[[ Source extract, beginning ]]

View Single Post
  #5  
Old January 25th 06, 07:01 PM posted to rec.aviation.owning
external usenet poster
 
Posts: n/a
Default Engine Failures per Million Hours

You aren't going to like this... In about 140,000 hours
of flying *at* BPPP (BPPP.org) clinics, there have been
7 engine failures. Real stuff busting, not running out
of fuel or anything like that. IO470s, 520s and 550s.
Shiny looking airplanes.


Actually, that's pretty good. The FAA estimate provided to a UK
investigative body was somewhere between 1 in 1000 hours to 1 in
10,000. I suspect that the sort of person who will shell out the bucks
for BPPP will also shell out for better-than-average maintenance and
newer-than-average planes.

Only thing is, I can't figure out how you guys racked up 140,000 hours.

[[ Source extract, end ]]

▶ _Exercise prompt_: Continue the newsgroup post on engine failure rates at BPPP clinics, picking up after its last sentence.

[[ Supplied records, beginning ]]

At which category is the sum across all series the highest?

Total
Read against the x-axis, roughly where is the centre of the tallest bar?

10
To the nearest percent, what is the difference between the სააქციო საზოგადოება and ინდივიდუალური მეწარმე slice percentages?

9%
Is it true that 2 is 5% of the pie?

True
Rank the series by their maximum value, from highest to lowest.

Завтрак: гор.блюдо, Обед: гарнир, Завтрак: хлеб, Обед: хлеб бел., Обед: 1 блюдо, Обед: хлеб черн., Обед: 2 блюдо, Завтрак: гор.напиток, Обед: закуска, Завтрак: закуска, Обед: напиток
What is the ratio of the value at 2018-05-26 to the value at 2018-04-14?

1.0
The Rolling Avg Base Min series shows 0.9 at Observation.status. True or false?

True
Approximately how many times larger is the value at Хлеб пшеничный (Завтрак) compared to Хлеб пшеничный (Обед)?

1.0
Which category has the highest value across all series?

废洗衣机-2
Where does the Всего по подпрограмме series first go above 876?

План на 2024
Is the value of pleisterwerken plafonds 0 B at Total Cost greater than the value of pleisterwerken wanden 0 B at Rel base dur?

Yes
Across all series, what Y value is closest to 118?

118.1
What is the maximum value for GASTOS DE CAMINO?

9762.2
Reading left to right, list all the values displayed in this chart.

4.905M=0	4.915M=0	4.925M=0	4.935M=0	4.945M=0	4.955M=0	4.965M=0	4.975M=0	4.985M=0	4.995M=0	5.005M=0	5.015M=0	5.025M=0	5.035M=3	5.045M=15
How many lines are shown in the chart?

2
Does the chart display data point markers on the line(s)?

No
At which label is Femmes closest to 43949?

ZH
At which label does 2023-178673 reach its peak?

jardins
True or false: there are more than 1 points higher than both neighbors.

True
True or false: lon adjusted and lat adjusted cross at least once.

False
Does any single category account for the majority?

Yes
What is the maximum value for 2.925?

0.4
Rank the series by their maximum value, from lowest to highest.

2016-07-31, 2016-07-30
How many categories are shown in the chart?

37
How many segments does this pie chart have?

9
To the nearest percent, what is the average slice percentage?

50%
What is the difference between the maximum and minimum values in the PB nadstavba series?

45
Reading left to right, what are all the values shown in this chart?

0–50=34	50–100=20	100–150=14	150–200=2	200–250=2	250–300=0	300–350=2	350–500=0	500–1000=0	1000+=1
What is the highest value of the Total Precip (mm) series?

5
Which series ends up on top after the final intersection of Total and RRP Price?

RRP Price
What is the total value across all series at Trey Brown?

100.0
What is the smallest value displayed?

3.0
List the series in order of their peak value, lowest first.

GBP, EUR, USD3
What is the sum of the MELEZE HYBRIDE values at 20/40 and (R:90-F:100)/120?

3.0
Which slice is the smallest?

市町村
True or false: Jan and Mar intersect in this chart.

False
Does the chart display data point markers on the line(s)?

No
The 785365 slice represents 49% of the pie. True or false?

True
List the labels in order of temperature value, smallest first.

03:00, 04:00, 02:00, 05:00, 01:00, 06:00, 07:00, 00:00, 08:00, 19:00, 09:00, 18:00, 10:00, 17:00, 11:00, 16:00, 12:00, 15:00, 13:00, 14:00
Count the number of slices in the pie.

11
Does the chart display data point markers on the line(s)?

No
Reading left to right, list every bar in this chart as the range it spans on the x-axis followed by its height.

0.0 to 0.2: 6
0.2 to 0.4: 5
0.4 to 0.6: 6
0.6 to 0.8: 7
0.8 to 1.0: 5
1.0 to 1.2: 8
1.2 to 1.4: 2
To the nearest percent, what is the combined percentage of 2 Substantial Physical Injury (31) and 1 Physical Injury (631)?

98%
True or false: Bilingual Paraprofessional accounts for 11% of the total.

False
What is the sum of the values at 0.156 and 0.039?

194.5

[[ Supplied records, end ]]

▶ _Output for this exercise_:
The program has been around 25 years or so, for an average of 5600
hours a year. That's 1400 participants per year, average. Seems high.
You really get that many?

I've had one engine failure in about 2150 hours of powered flying
(about 950 of that in twins, so figure 3000+ hours of engine time) when
a component in my fuel servo rusted and plugged up the injectors. I
was IFR, 500 ft above the tops - and the bases were hiding mountains,
it being Arkansas and all. Fortunately there was a spare engine.